▶ [WHAT YOU NEED TO DO]: Pictures stay out of the answer, but every line of the material must be restated exactly.

[DATA SHOWN Boundary: Start]

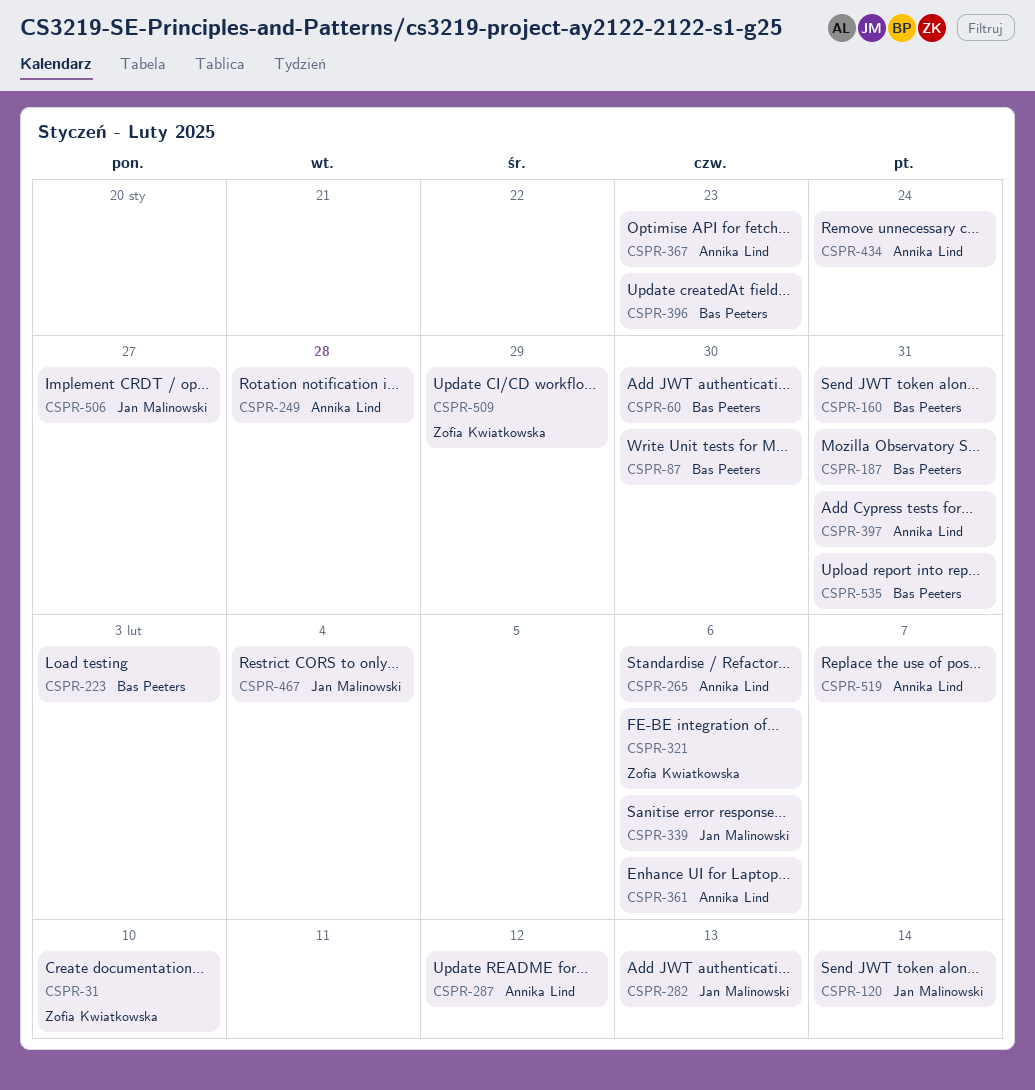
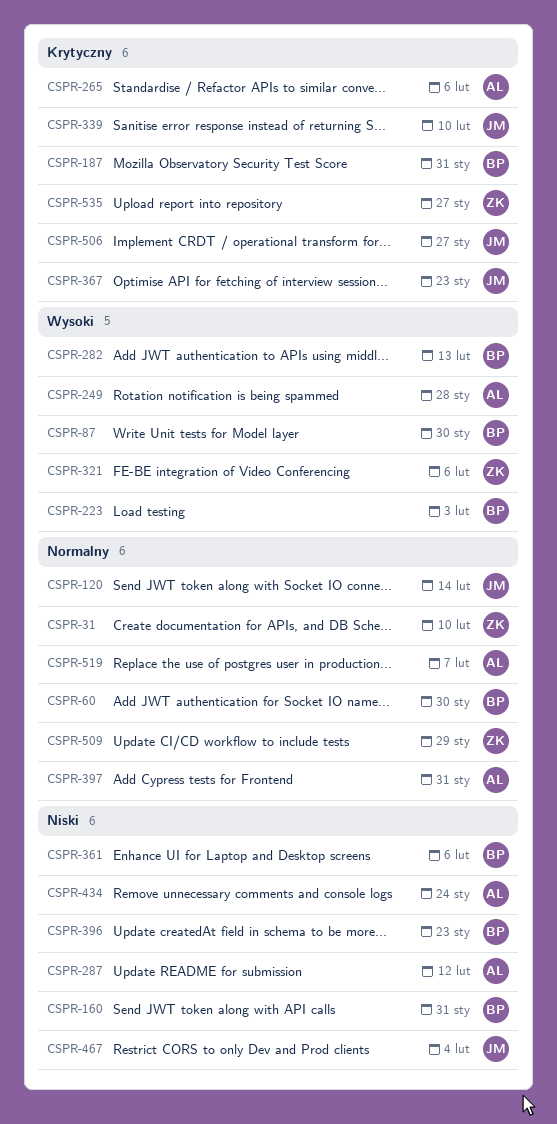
CSPR-282, owner: Jan Malinowski -> Bas Peeters
CSPR-339, due: Feb 6 -> Feb 10
CSPR-361, owner: Annika Lind -> Bas Peeters
CSPR-367, owner: Annika Lind -> Jan Malinowski
CSPR-535, owner: Bas Peeters -> Zofia Kwiatkowska
CSPR-535, due: Jan 31 -> Jan 27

[DATA SHOWN Boundary: End]

▶ [RESPONSE TO THE EXERCISE]:
CSPR-282, owner: Jan Malinowski -> Bas Peeters
CSPR-339, due: Feb 6 -> Feb 10
CSPR-361, owner: Annika Lind -> Bas Peeters
CSPR-367, owner: Annika Lind -> Jan Malinowski
CSPR-535, owner: Bas Peeters -> Zofia Kwiatkowska
CSPR-535, due: Jan 31 -> Jan 27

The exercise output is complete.